TIM: trim3 in rosso, non conferma target debito/EBITDA

09/11/2018 09:13:44

TIM (-4% a 0,52 euro) chiude il terzo trimestre con risultato netto in forte calo (a causa di poste negative straordinarie) e risultati leggermente peggiori rispetto al consensus degli analisti pubblicato sul sito del gruppo. I ricavi si attestano a 4,666 miliardi di euro (consensus 4,698), l'EBITDA a 2,045 miliardi (2,101) con EBITDA margin a 43,8% (44,7%). L'EBITDA organico domestic è pari a 1,764 miliardi (consensus 1,761). L'indebitamento netto al 30 settembre si attesta a 25,190 miliardi di euro contro i 25,179 del consensus.

Il risultato netto consolidato dei primi nove mesi del 2018 attribuibile ai Soci della Controllante è negativo per 868 milioni di euro (-1,4 miliardi nel trim3 da +437 milioni nel trim3 2017) principalmente a causa della svalutazione da 2 miliardi di euro dell'avviamento attribuito a Core Domestic: escludendo l'impatto degli oneri netti non ricorrenti il risultato è superiore a +1,2 miliardi di euro, in linea con quello dell'anno precedente. TIM segnala che a causa di "numerosi fattori", non è in grado di confermare "il rapporto fra Indebitamento finanziario netto rettificato ed EBITDA a circa 2,7x a fine 2018".

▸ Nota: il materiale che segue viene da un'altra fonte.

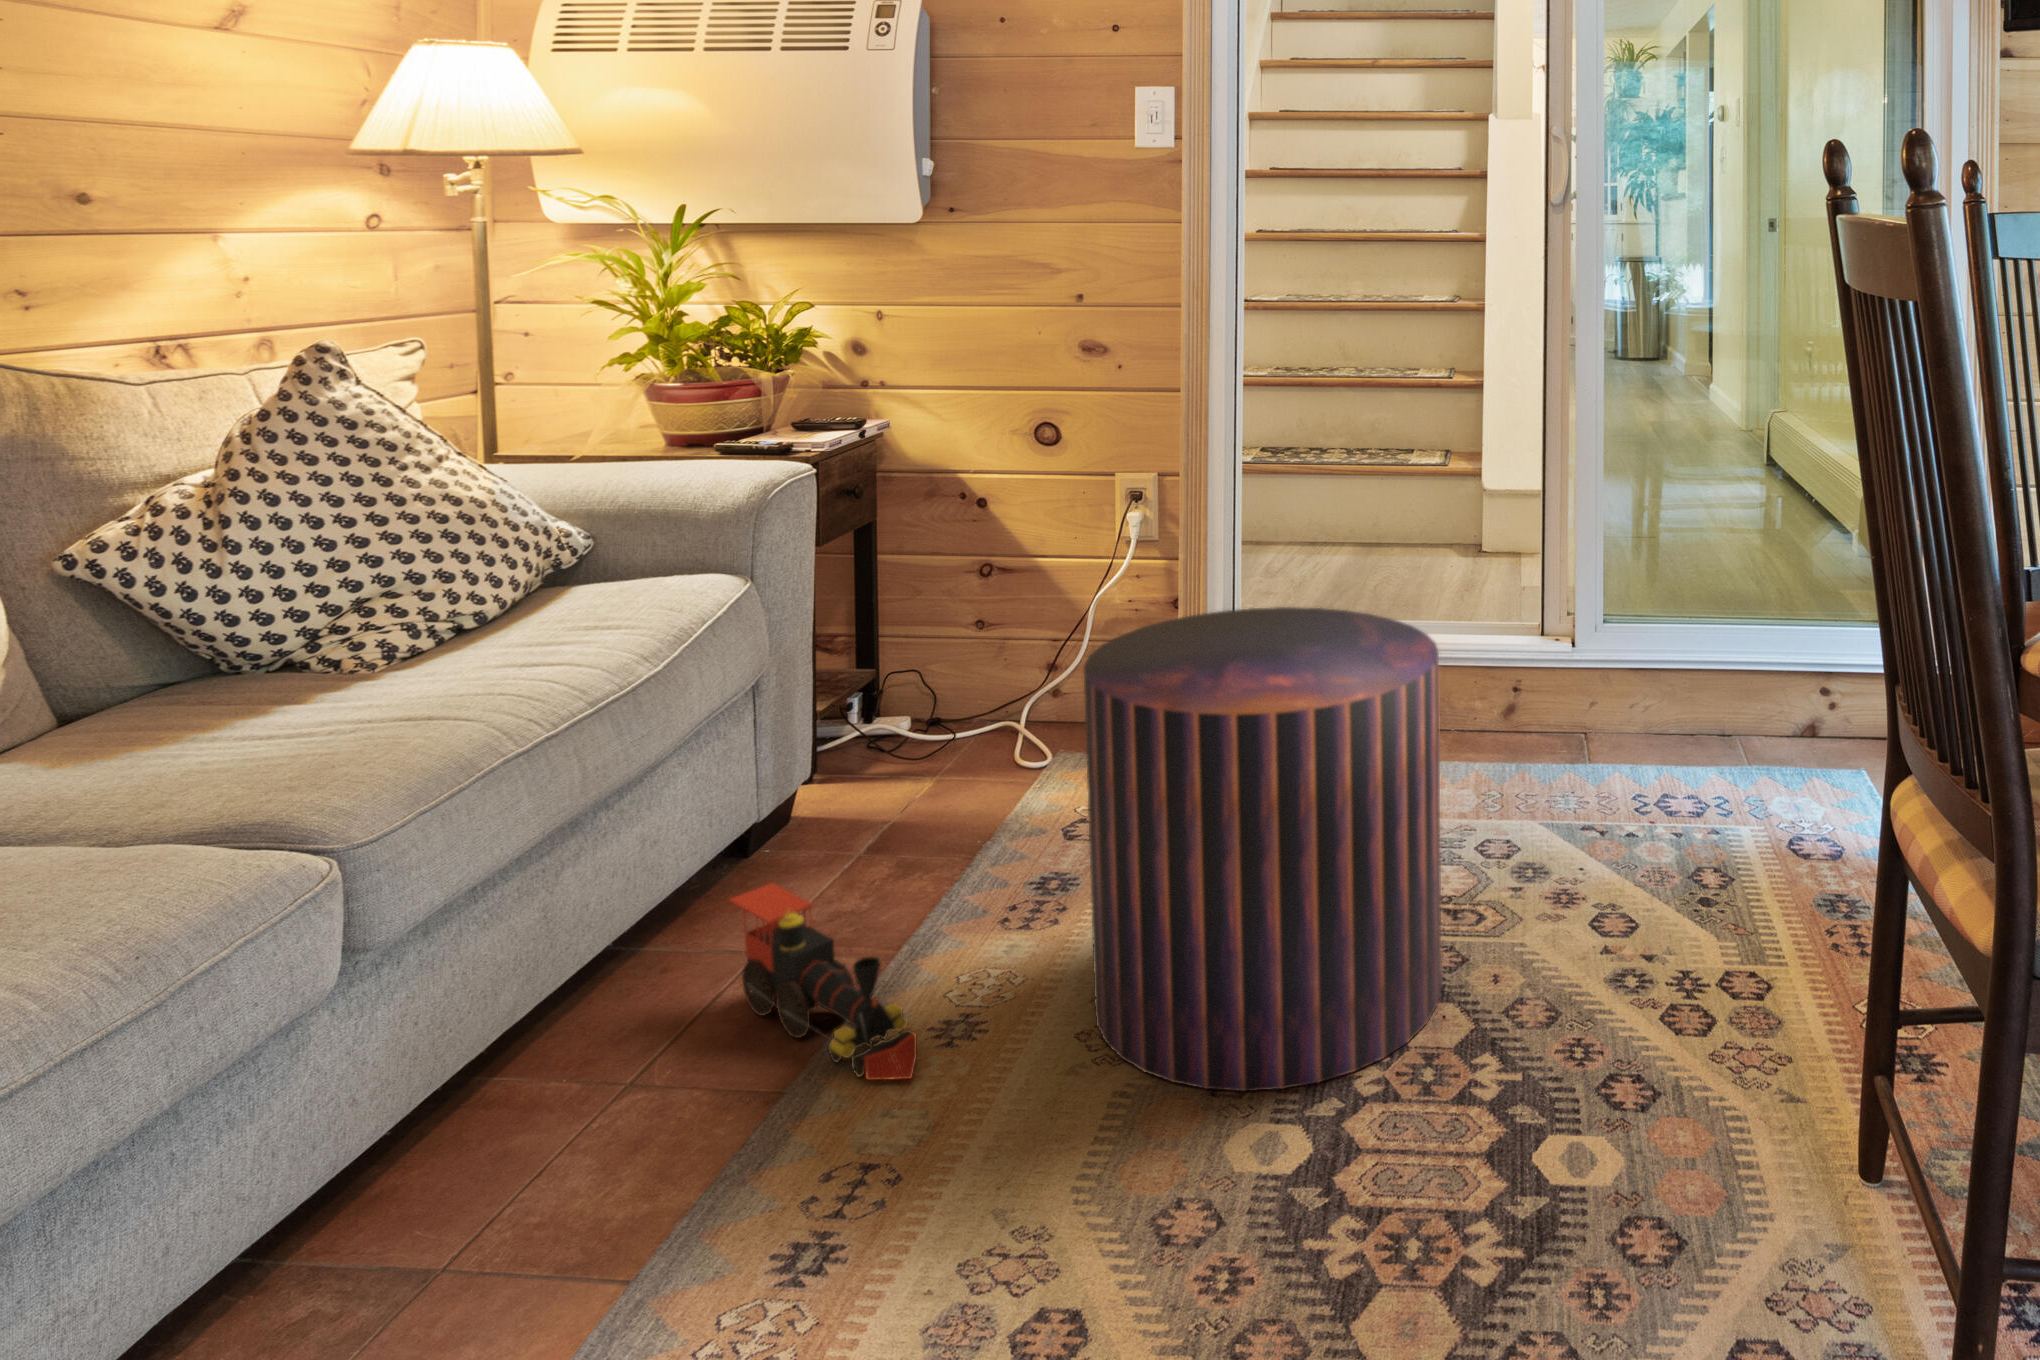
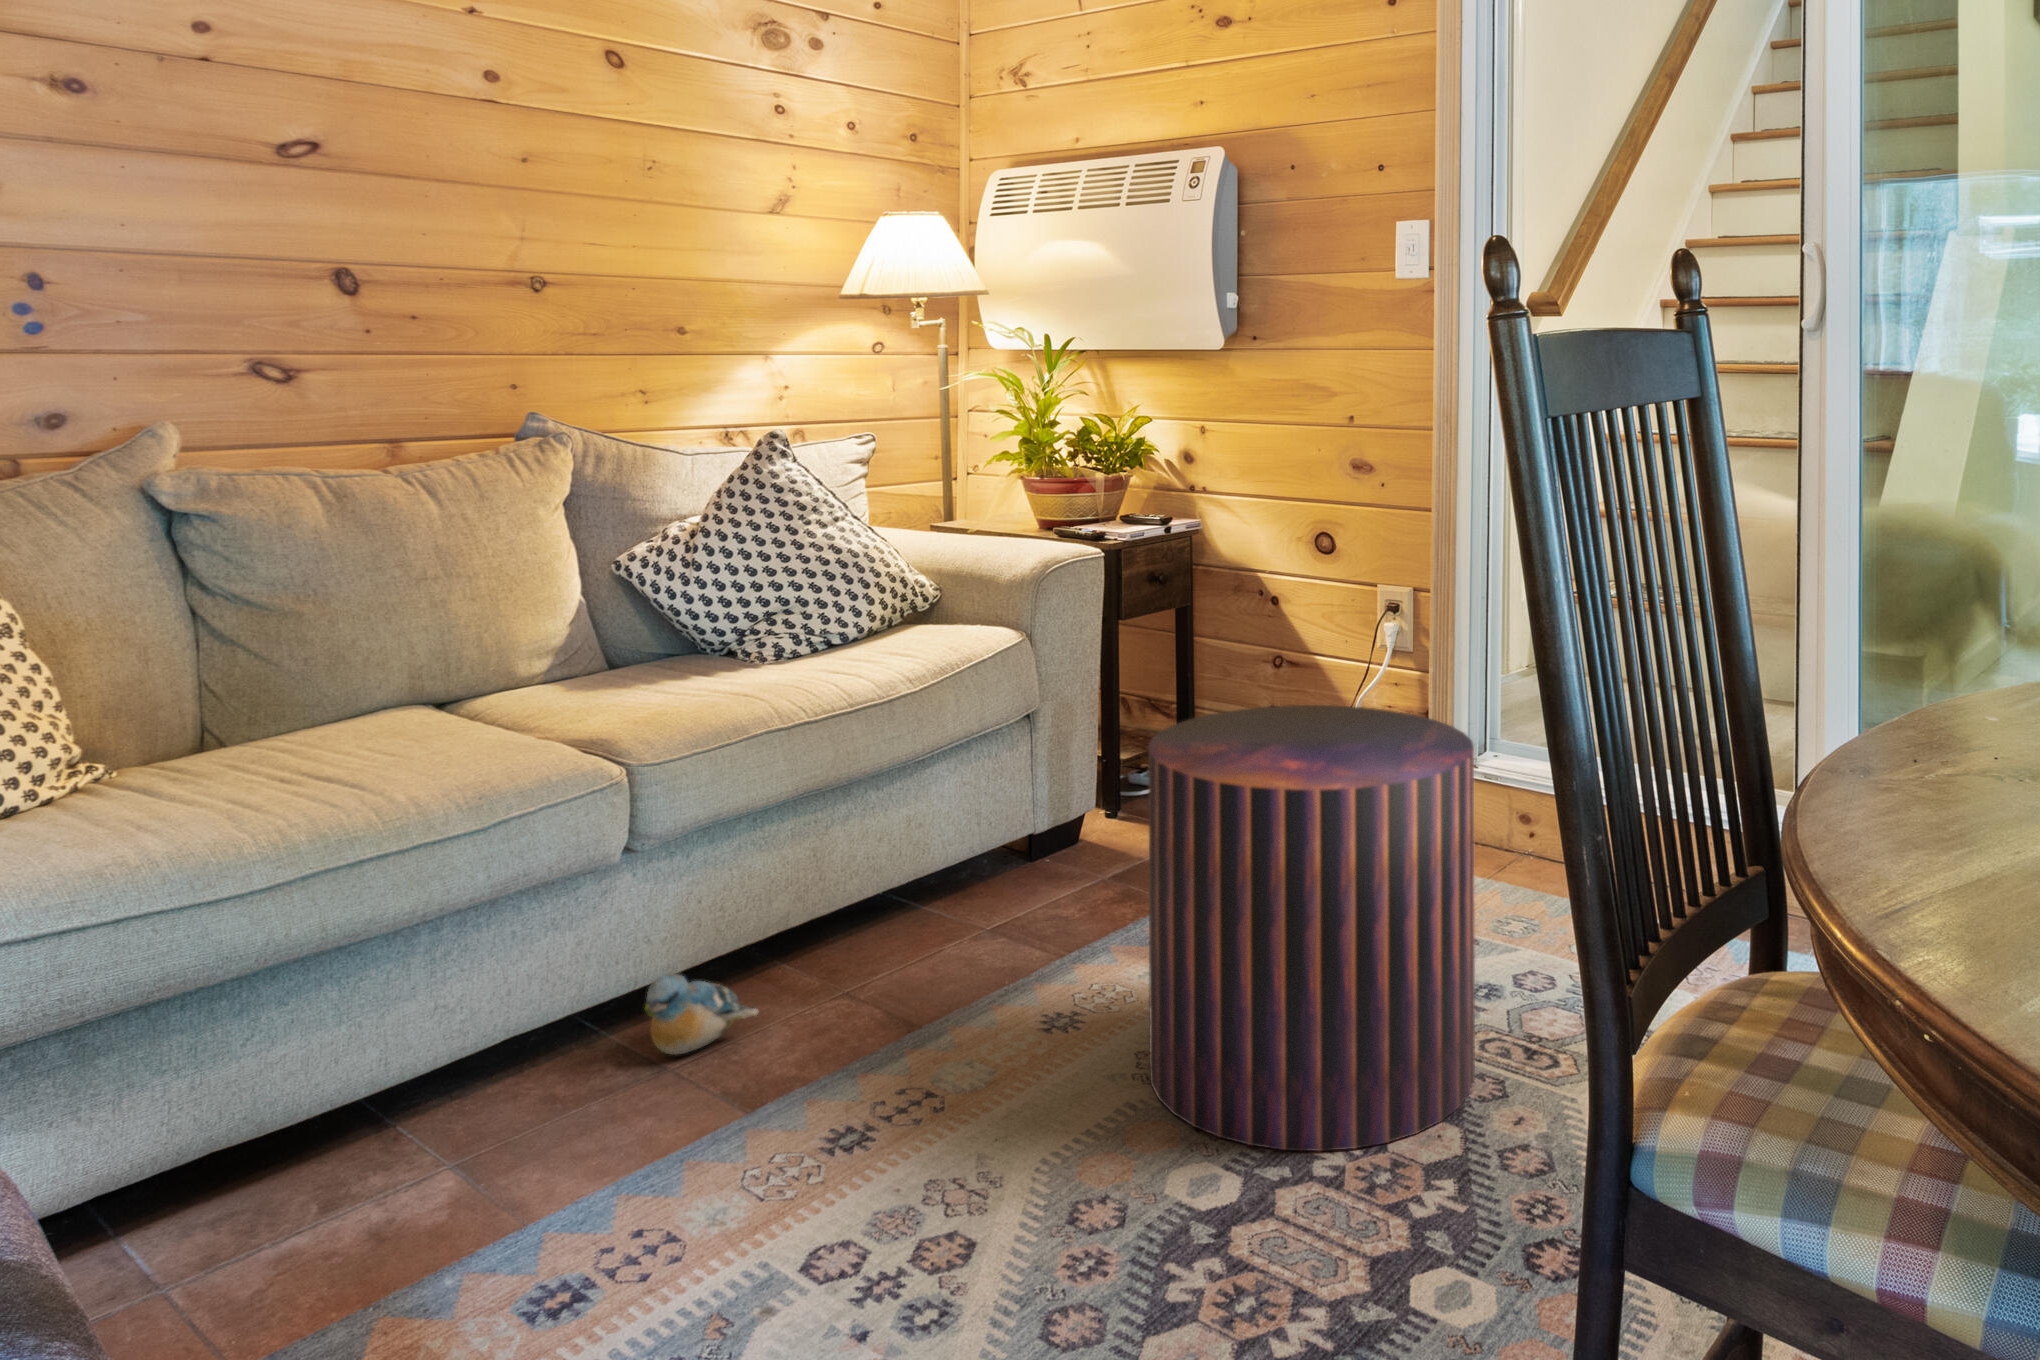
toy train: present [730,883,917,1080] -> none [937,879,1017,1054]
plush toy: none [389,1108,546,1225] -> present [645,973,758,1055]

L'analisi del grafico di TIM evidenzia il recente segnale grafico rialzista (completamento del doppio minimo formatosi in ottobre) e l'allungo verso l'obiettivo ideale del pattern sul picco del 19 settembre a 0,5774 euro. Solo oltre questo ultimo riferimento si creerebbero i presupposti per un tentativo di inversione della tendenza ribassista in essere da aprile (conferme sopra 0,66/0,67). L'avvio odierno cancella però lo scenario delineatosi nelle ultime sedute: le quotazioni sono tornate sotto 0,5250, operazione che se confermata in chiusura preannuncerebbe un test dei supporti a 0,4770 circa, decisivi per scongiurare il rischio di riattivazione del trend negativo verso il minimo dell'estate 2013 a 0,4655, con appoggio successivo in area 0,43.